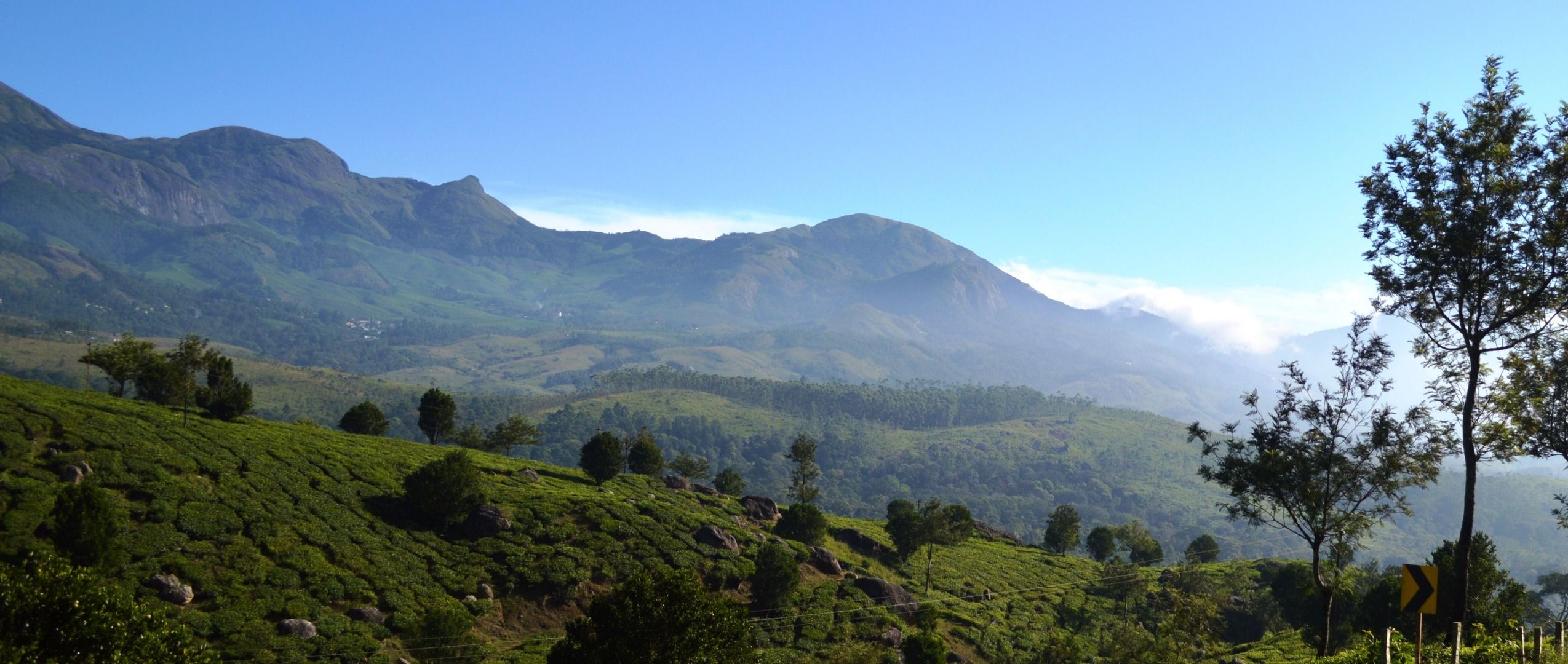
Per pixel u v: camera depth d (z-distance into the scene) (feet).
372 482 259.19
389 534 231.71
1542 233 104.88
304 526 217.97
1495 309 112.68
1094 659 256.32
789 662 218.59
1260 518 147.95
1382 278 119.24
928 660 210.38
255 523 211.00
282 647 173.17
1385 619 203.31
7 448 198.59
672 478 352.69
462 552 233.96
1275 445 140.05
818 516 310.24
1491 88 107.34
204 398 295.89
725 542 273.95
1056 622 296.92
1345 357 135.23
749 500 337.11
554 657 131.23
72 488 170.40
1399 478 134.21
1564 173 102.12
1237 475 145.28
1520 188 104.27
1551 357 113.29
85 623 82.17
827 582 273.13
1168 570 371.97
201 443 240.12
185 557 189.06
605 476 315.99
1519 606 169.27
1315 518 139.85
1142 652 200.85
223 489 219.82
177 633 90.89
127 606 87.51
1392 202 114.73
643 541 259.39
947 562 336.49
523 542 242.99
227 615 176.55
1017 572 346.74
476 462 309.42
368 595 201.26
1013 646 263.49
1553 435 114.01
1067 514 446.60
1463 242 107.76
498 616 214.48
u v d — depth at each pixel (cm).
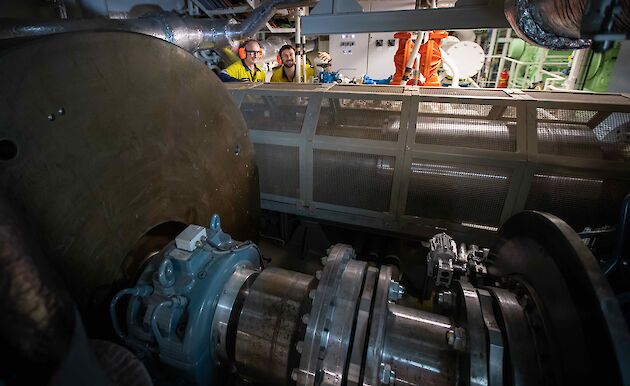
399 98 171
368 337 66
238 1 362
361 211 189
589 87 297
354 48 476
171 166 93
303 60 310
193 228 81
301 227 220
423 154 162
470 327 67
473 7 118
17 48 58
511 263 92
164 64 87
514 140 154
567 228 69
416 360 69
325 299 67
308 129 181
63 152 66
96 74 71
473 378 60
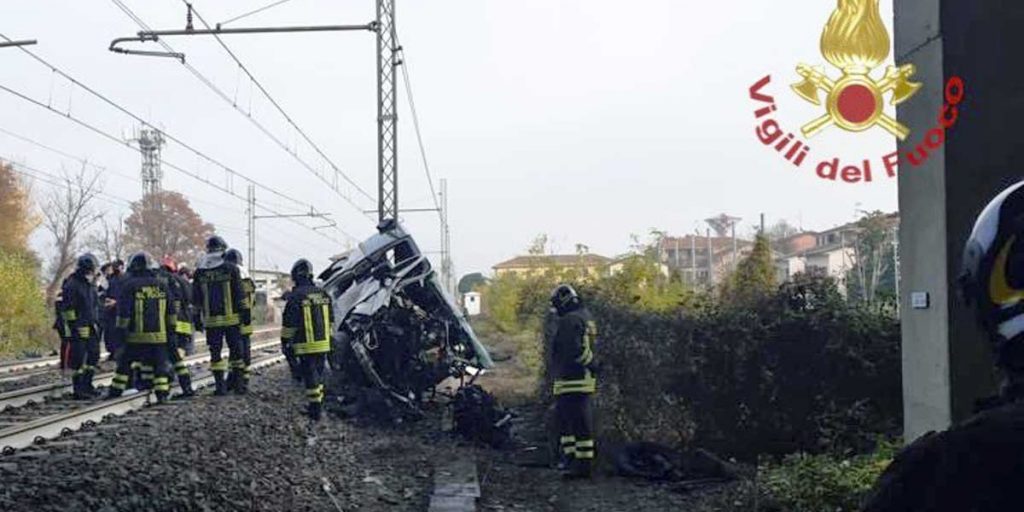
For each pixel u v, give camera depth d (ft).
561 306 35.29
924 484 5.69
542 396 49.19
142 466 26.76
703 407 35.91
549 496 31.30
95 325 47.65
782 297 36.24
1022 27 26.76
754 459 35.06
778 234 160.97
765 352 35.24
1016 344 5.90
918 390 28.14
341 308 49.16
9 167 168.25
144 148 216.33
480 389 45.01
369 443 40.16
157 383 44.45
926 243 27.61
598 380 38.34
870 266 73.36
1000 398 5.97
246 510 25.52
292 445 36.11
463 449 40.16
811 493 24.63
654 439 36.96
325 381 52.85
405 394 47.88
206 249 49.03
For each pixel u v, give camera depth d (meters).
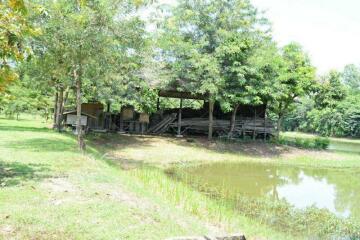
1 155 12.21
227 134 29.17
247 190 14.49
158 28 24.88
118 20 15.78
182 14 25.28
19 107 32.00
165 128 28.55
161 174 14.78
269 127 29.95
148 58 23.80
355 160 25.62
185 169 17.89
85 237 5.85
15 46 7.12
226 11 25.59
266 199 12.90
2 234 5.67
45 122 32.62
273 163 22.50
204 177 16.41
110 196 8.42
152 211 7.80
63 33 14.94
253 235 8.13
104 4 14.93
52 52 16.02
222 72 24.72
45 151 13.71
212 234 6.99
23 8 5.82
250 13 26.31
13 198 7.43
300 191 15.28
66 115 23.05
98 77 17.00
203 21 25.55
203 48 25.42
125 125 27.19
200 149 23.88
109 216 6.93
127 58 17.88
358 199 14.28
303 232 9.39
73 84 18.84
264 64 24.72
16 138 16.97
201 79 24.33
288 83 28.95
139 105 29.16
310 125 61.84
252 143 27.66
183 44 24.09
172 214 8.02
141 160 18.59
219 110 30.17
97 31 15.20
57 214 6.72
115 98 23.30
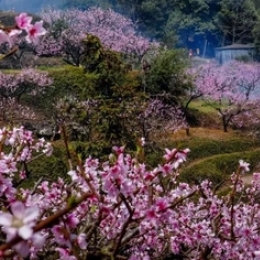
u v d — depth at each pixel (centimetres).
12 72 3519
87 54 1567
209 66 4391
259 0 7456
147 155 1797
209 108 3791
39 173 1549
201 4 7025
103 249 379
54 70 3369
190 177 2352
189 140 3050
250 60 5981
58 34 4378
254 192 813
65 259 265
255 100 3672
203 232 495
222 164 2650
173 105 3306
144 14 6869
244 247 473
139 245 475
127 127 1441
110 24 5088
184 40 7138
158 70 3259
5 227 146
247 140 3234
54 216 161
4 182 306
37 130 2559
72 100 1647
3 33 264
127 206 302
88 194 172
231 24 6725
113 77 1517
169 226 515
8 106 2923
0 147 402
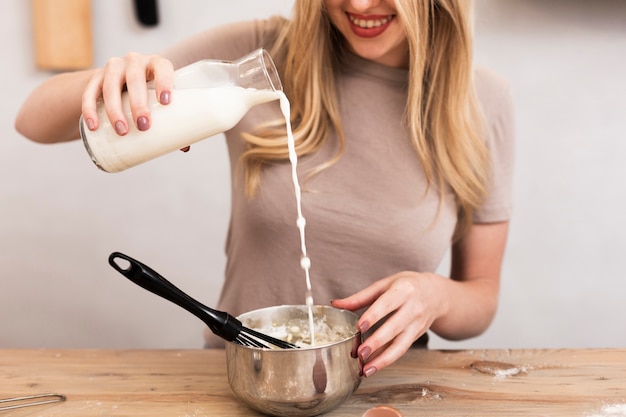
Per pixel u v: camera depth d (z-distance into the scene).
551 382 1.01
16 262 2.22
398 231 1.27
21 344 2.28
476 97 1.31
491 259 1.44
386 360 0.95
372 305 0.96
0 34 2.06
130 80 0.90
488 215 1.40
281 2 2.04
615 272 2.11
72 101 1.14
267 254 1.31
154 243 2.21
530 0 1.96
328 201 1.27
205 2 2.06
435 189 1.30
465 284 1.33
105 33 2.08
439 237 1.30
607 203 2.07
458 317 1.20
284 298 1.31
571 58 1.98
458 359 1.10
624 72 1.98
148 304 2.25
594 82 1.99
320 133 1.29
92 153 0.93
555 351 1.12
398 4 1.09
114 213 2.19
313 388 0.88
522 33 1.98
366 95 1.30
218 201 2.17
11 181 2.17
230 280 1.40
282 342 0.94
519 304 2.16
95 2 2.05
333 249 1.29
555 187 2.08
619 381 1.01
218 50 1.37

-------------------------

> Goal of the exercise: Exactly the lines from the one with "465 284 1.33" through the end of the entries, both included, should be written out, and no others.

> Result for this exercise:
465 284 1.33
105 33 2.08
439 237 1.30
607 203 2.07
458 317 1.20
284 298 1.31
571 58 1.98
458 359 1.10
624 72 1.98
148 304 2.25
594 82 1.99
320 133 1.29
92 153 0.93
555 351 1.12
398 4 1.09
114 213 2.19
313 388 0.88
522 33 1.98
366 95 1.30
218 201 2.17
11 181 2.17
230 280 1.40
282 342 0.94
519 304 2.16
95 2 2.05
333 249 1.29
555 187 2.08
619 381 1.01
218 50 1.37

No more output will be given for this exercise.